Von der Handwerkskammer
Rhein-Main öffentlich bestellter und
vereidigter Sachverständiger für das
Kraftfahrzeugtechniker-Handwerk
Bereich: Kraftfahrzeugmechanik
Es ist ein Sachverständiger, der durch eine öffentlich-rechliche Institution wie zum Beispiel die Handwerkskammer (HWK), Industrie- und Handelskammer (IHK), eine Landwirtschaftskammer oder Architekten- oder Ingenieurskammer öffentlich bestellt und vereidigt wurde. Hierbei musste der Bewerber bei der bestellenden Institution ein offizielles Bestellungsverfahren sowie einen anspruchsvollen Nachweis über seine besondere Sachkunde durchlaufen, mit dem die persönliche und fachliche Eignung zur Erstellung von Gutachten sowie die überdurchschnittliche fachliche Qualifikation nachgewiesen werden mussten. Dies bedeutet, dass eine besondere Sachkunde, Unabhängigkeit, Objektivität und Vertrauenswürdigkeit durch den öffentlich bestellten und vereidigten Sachverständigen gegeben ist.
Für die Sachverständigentätigkeit gibt es bis auf wenige Ausnahmen wie z.B. die Honorarordnung für Architekten und Ingenieure oder das Justizvergütungs- und Entschädigungsgesetz JVEG für die Tätigkeit bei Gericht keine Gebührenordnung. Aus diesem Grund sollte vor Auftragserteilung bei einer außergerichtlichen Beauftragung das Honorar ausgehandelt werden. Der Stundensatz hängt in der Regel vom Sachgebiet und Schwierigkeitsgrad des Gutachtens ab. Nebenkosten und Mehrwertsteuer werden gesondert aufgeführt.
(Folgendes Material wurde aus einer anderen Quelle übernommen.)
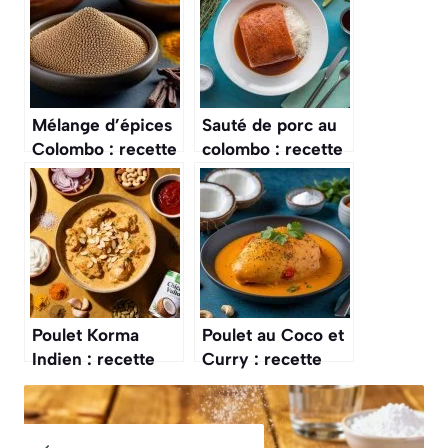
Mélange d’épices
Sauté de porc au
Colombo : recette
colombo : recette
parfumée
exotique inratable
authentique
Poulet Korma
Poulet au Coco et
Indien : recette
Curry : recette
Facile et
Facile et
Savoureuse
Savoureuse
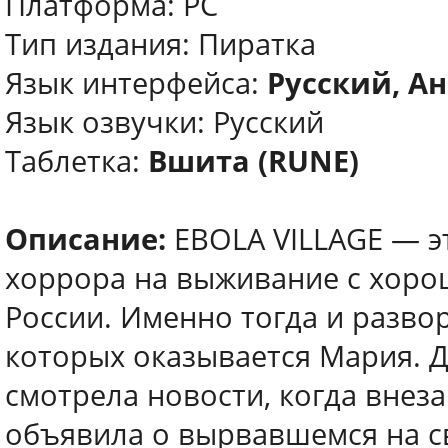
Платформа: PC
Тип издания: Пиратка
Язык интерфейса:
Русский, А
Язык озвучки: Русский
Таблетка:
Вшита (RUNE)
Описание:
EBOLA VILLAGE — э
хоррора на выживание с хоро
России. Именно тогда и разво
которых оказывается Мария. Д
смотрела новости, когда внез
объявила о вырвавшемся на с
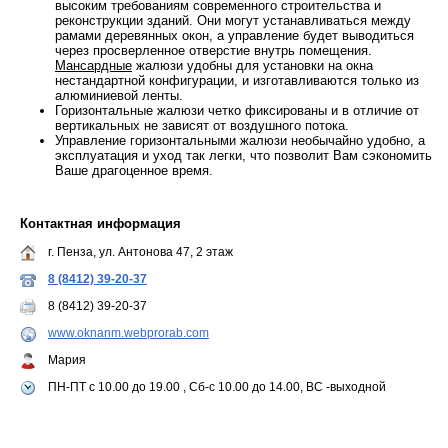
высоким требованиям современного строительства и
реконструкции зданий. Они могут устанавливаться между
рамами деревянных окон, а управление будет выводиться
через просверленное отверстие внутрь помещения.
Мансардные
жалюзи удобны для установки на окна
нестандартной конфигурации, и изготавливаются только из
алюминиевой ленты.
Горизонтальные жалюзи четко фиксированы и в отличие от
вертикальных не зависят от воздушного потока.
Управление горизонтальными жалюзи необычайно удобно, а
эксплуатация и уход так легки, что позволит Вам сэкономить
Ваше драгоценное время.
Контактная информация
г. Пенза, ул. Антонова 47, 2 этаж
8 (8412) 39-20-37
8 (8412) 39-20-37
www.oknanm.webprorab.com
Мария
ПН-ПТ с 10.00 до 19.00 , Сб-с 10.00 до 14.00, ВС -выходной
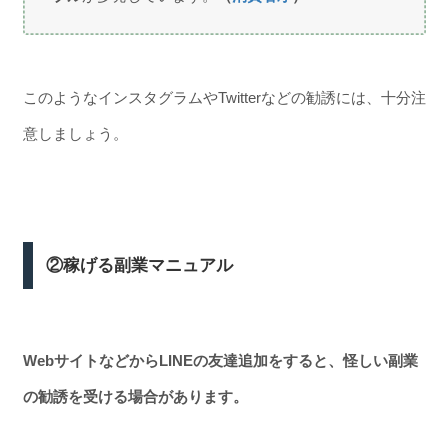
このようなインスタグラムやTwitterなどの勧誘には、十分注
意しましょう。
②稼げる副業マニュアル
WebサイトなどからLINEの友達追加をすると、怪しい副業
の勧誘を受ける場合があります。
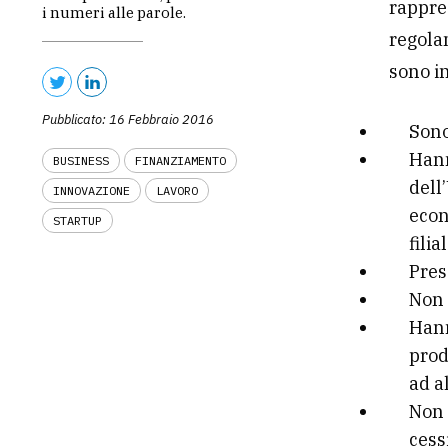
rappre
i numeri alle parole.
regola
sono in
Pubblicato: 16 Febbraio 2016
Sono
Hann
BUSINESS
FINANZIAMENTO
dell
INNOVAZIONE
LAVORO
econ
STARTUP
filia
Pres
Non 
Hann
prod
ad a
Non 
cess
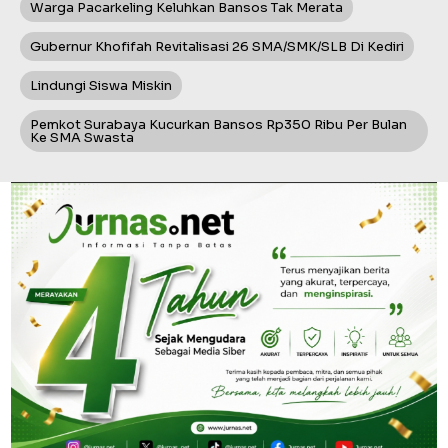
Warga Pacarkeling Keluhkan Bansos Tak Merata
Gubernur Khofifah Revitalisasi 26 SMA/SMK/SLB Di Kediri
Lindungi Siswa Miskin
Pemkot Surabaya Kucurkan Bansos Rp350 Ribu Per Bulan
Ke SMA Swasta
Bei der Beauftragung durch Gerichte beträgt der Stundensatz zwischen 50,00 € und 95,00 €. Der genaue Stundensatz richtet sich nach dem Sachgebiet gemäß Justizvergütungs- und Entschädigungsgesetz (JVEG). Gemäß der Anlage 1 des JVEG fällt das Sachgebiet Kraftfahrzeugschäden und Bewertung in die Honorargruppe 6. Die Honorargruppe 6 wird mit einem Betrag von 75,00 € (je Stunde zzgl. der gesetzlichen MwSt.) vergütet.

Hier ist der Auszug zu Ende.